Exercise input: Begin
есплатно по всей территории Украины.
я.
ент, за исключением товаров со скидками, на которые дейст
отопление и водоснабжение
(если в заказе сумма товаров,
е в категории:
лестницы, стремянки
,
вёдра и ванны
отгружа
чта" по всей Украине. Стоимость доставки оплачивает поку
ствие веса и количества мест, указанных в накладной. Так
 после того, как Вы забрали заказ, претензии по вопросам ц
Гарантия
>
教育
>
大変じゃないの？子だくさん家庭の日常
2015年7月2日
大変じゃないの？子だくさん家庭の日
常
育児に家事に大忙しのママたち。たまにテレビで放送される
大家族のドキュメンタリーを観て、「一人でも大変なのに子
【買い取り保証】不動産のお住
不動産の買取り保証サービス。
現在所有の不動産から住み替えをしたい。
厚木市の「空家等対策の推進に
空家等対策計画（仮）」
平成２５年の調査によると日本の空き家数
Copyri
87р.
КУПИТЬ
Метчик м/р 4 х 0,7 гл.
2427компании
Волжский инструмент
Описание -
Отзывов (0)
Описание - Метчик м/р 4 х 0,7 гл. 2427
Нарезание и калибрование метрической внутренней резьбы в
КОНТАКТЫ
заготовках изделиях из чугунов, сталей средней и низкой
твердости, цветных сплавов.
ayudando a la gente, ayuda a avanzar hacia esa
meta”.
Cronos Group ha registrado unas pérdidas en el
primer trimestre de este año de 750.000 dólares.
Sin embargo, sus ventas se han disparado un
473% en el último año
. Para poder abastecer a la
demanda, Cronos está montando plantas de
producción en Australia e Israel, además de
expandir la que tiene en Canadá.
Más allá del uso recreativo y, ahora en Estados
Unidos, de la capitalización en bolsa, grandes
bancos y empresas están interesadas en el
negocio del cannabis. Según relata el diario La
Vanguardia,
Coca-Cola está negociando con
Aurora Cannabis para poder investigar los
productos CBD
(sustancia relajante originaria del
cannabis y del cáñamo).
Exercise input: End
▶ [Task goal]: Beginning at the line that contains "expandir la que tiene en Canadá." and ending at the last line above, copy each line without any change.

▶ [Answer section]:
expandir la que tiene en Canadá.
Más allá del uso recreativo y, ahora en Estados
Unidos, de la capitalización en bolsa, grandes
bancos y empresas están interesadas en el
negocio del cannabis. Según relata el diario La
Vanguardia,
Coca-Cola está negociando con
Aurora Cannabis para poder investigar los
productos CBD
(sustancia relajante originaria del
cannabis y del cáñamo).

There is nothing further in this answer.